• [QUESTIONS ON THE MATERIAL]
A. Answer these from the fatty acid excerpt:
(i) What range of linoleic acid was found in strains of H. capsulatum RFLP class II?
(ii) To what level was oleic acid reduced in H. capsulatum var. duboisii?
(iii) How much palmitic and linoleic acid did the UWclin03 strain contain?
B. Update the fatty acid excerpt starting at "The pattern of" and ending at "10–12.1% (Fig. 1h).", with "substantially" changed to "markedly".
C. Write what comes next in the fatty acid excerpt, picking up after its final sentence.

• [EXCERPTED TEXT]
################
In H. capsulatum var. capsulatum strains of RFLP class III, palmitic and linoleic acids were predominant, and were encountered in concentrations ranging between 35.4 and 37.7%, and 33.9 and 34.7%, respectively. Oleic acid was also detected in notable amounts in those strains, and its concentration varied between 23.4 and 24.8%. Strains of H. capsulatum RFLP class II contained higher amounts of linoleic acid (37.9–38.7%), whereas palmitic and oleic acids were present in slightly lower concentrations (34.0–34.5 and 22.4–23.1%, respectively). The greatest discrepancies were observed with respect to fatty acid patterns of H. capsulatum strains of RFLP class I. The level of palmitic acid in Downs and UCLA 531 variants was similar (30.6 versus 32.5–33.5%, respectively), but concentrations of oleic and linoleic acids varied in those strains considerably. Similar discrepancies were also observed in the content of palmitoleic and stearic acids (Fig. 1a, b).

The pattern of fatty acids isolated from H. capsulatum var. duboisii was substantially different from those observed for H. capsulatum var. capsulatum. In this case, the major fatty acids (palmitic and linoleic) formed over 80% of the total fatty acid pool, whereas the content of oleic acid was significantly reduced to only 10–12.1% (Fig. 1h).

Three previously unreported clinical specimens from human histoplasmosis cases were also subjected to fatty acid analysis. The UWclin01 strain contained equal amounts of palmitic and oleic acids (33.6% of each), whereas the level of linoleic acid was lower than those observed in RFLP classes II and III (only 27.4%) (Fig. 1e). The UWclin02 strain contained similar amounts of palmitic and linoleic acids (36.1 and 35.2%, respectively), but the concentration of oleic acid was considerably lower (24.1%) (Fig. 1f). The UWclin03 strain was found to possess a different pattern of fatty acids. In this case, the most abundant fatty acids were palmitic and linoleic acids, which were present in high amounts (41.6 and 42.0%, respectively) (Fig. 1g).
################
Saved data entries
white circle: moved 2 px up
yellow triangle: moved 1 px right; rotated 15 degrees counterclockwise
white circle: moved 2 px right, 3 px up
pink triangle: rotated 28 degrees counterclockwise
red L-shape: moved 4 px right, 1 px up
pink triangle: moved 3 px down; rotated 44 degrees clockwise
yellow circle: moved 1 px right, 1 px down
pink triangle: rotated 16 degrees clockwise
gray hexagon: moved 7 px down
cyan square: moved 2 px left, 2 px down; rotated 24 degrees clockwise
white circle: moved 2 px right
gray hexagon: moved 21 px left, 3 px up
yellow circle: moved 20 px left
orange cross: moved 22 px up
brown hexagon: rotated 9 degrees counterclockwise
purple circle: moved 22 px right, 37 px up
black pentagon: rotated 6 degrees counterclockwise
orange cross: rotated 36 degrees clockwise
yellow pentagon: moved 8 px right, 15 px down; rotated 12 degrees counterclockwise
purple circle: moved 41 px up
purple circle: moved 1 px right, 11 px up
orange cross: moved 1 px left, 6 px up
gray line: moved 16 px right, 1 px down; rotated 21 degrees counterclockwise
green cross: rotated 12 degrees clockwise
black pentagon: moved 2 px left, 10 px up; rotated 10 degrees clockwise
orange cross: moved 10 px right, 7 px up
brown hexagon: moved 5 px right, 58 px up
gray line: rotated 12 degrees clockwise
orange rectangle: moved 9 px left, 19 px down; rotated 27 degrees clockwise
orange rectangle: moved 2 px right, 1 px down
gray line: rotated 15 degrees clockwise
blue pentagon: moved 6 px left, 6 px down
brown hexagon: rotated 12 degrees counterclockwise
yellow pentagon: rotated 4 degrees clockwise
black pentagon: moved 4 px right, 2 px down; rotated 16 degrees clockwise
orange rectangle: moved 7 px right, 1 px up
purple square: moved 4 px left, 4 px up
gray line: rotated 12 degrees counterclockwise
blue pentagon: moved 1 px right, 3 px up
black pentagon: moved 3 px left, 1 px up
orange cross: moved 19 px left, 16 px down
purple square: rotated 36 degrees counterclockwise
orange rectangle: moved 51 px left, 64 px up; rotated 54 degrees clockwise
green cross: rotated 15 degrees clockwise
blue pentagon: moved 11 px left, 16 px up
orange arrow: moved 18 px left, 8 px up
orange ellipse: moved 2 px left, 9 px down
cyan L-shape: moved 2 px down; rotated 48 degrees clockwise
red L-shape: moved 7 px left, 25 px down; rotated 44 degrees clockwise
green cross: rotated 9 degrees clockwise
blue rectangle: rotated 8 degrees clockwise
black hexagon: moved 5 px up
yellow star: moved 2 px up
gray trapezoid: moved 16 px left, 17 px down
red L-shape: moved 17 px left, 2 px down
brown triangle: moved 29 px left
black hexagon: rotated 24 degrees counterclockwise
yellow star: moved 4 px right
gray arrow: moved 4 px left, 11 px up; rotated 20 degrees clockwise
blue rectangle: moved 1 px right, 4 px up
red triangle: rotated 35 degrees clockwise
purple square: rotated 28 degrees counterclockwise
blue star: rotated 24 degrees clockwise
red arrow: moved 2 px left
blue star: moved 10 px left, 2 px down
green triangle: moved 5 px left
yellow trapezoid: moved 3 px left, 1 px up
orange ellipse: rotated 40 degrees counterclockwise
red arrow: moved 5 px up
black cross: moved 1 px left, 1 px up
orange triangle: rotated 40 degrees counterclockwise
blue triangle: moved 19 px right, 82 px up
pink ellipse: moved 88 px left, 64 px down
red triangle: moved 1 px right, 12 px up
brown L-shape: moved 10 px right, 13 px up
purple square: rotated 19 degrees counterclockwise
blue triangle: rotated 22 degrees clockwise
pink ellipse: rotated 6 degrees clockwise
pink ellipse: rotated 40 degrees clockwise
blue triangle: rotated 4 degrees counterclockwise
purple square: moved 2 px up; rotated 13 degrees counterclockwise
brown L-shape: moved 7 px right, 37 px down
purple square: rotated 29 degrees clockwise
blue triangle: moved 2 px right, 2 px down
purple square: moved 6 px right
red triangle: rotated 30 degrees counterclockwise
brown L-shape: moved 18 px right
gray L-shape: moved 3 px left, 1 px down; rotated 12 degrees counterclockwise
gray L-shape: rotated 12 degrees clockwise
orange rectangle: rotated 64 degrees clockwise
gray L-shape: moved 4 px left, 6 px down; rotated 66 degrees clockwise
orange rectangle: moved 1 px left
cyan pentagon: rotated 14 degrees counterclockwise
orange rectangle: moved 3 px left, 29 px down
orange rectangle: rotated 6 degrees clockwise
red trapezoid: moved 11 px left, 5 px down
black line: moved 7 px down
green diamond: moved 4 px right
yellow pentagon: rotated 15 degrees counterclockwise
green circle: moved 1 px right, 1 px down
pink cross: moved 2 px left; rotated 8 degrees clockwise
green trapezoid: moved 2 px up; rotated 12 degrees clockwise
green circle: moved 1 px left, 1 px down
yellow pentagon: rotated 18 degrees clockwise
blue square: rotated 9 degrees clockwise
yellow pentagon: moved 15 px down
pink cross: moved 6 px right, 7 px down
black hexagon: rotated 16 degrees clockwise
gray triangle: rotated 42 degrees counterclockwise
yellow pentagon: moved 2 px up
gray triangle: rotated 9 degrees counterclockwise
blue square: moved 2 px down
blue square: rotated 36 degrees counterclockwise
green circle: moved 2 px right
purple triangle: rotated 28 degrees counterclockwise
################
• [ANSWERS TO EACH TASK]
A.
(i) 37.9–38.7%
(ii) 10–12.1%
(iii) 41.6% palmitic acid and 42.0% linoleic acid

B.
The pattern of fatty acids isolated from H. capsulatum var. duboisii was markedly different from those observed for H. capsulatum var. capsulatum. In this case, the major fatty acids (palmitic and linoleic) formed over 80% of the total fatty acid pool, whereas the content of oleic acid was significantly reduced to only 10–12.1% (Fig. 1h).

C.
Individual strains of three other dimorphic fungi, B. dermatitidis, P. brasiliensis and S. schenckii, possessed significantly distinct fatty acid profiles. Interestingly, the content of linoleic acid in lipid extracts from B. dermatitidis cells was very high (65.8%), whereas oleic acid was considerably less abundant (only 7.6%) (Fig. 1i). In P. brasiliensis and S. schenckii, the level of stearic acid was elevated (7.4 and 5.6%, respectively) (Fig. 1j, k). The content of myristic acid in S. schenckii cells was also slightly higher (1.5%) than in other strains examined in this work, in which this acid was present in constant, but very small amounts, not exceeding 0.6%.

Statistical analysis

PCA yielded four PCs, of which the major three, PC1, PC2 and PC3, explained over 94% of total variance in the data. We calculated PCs in such a manner that the first PC accounted for as much of the variability in the original dataset as possible, the second PC accounted for as much of the remaining variability in the data as possible, and so on. The majority of this variance was explained by the first and second PCs (58.2 and 35.8%, respectively). Fig. 3 shows a delineation of the examined H. capsulatum strains based on the combination of the first three calculated PCs, which resulted in the formation of three RFLP-related clusters. The strains of H. capsulatum var. capsulatum RFLP classes II and III were grouped into two distinct clusters, whereas the heterogenic RFLP class I formed a large, but also well-defined group. As a result of different levels of major fatty acids as reflected by PC 1, H. capsulatum var. duboisii, together with the three other dimorphic fungal species, B. dermatitidis, P. brasiliensis and S. schenckii (included in this study as the outgroup), was shifted away from other strains of H. capsulatum var. capsulatum.

Fig. 3.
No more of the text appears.